Monday, June 04, 2018

Stepping Backwards

     Am I Surprised? Am I shocked when the Supreme Court sided with the baker?
    Today a baker stands behind his religious beliefs as a perfectly acceptable reason to refuse to bake a cake for a gay couple. A florist awaits his turn to recline in the arms of religion as a basis for refusing to supply flowers for a gay wedding.
     Many years ago I moved from Maryland to the Boston area. When looking for a place to live I mentioned a number of towns to the real estate agent. When I named one particular place he said, “You can’t buy anything in that town. They don’t sell to Jews or blacks.” Of course. It didn’t come as a shock.
     Saturday I attended a graduation party for a young man who recently graduated high school. Not unusual for this time of year. His foster parents are lesbians. He’s a different race than his two foster moms. Guests at the party included straight neighbors, transgendered married people, gay and lesbian couples— some married, some partners. Several babies, one pregnant lesbian. Someone’s mother and sister.The food platters resembled — food platters.
      No one asked —who was going to be eating all that food. No one said I can’t arrange a platter of cold cuts, tubs of potato salad, a plate of cut veggies because I don’t approve of you two being foster parents.
     I don’t understand.
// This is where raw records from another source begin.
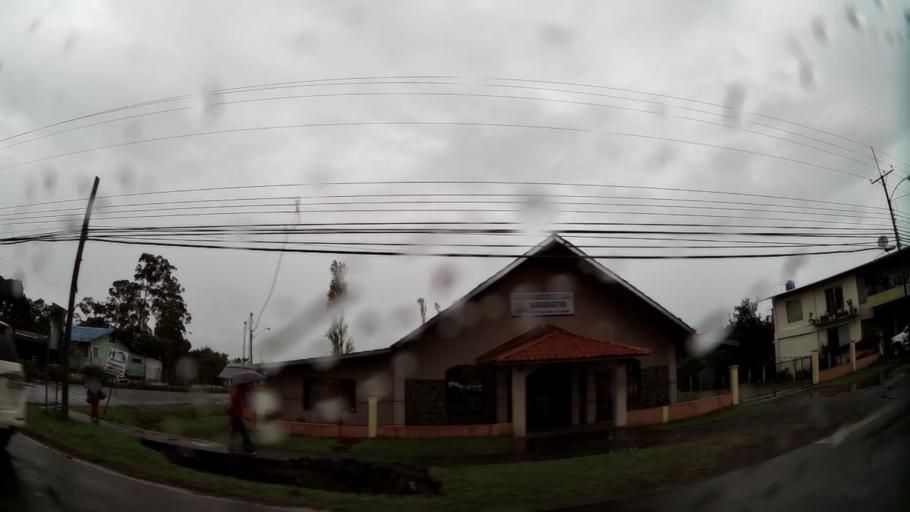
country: PA
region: Chiriqui
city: Volcan
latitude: 8.7834
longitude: -82.6483
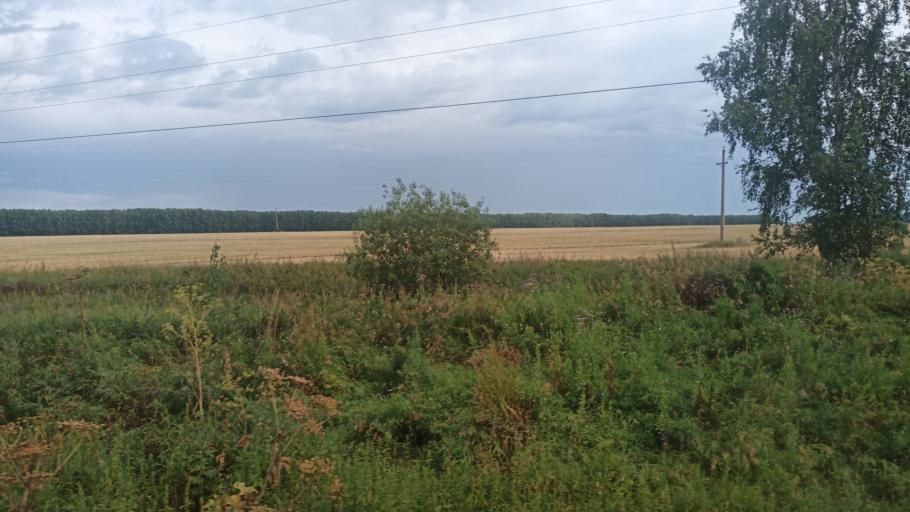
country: RU
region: Altai Krai
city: Nalobikha
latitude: 53.2360
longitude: 84.4665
But I know that once a crack opens for discrimination some folks will attempt to push that crack until its open so wide that it will be hard to turn back.

Sunday, June 03, 2018

An Open Interpretation

We transform objects
by our desires and our needs
into amulets

Saturday, June 02, 2018

Starting a Diet

I open my notebook
Write down the date,
add a goal and then another
until wishes and possibilities meld
into an amorphous conundrum
of words and realities
Just start by taking small bites
Savor the simple pleasure
of a strawberry, of a naked salad
of a glass of cold water

Friday, June 01, 2018

Open to Interpretation

Two voles chased each other around a tree.
Perhaps they were small mice or even moles.
This distinction between rodents is difficult.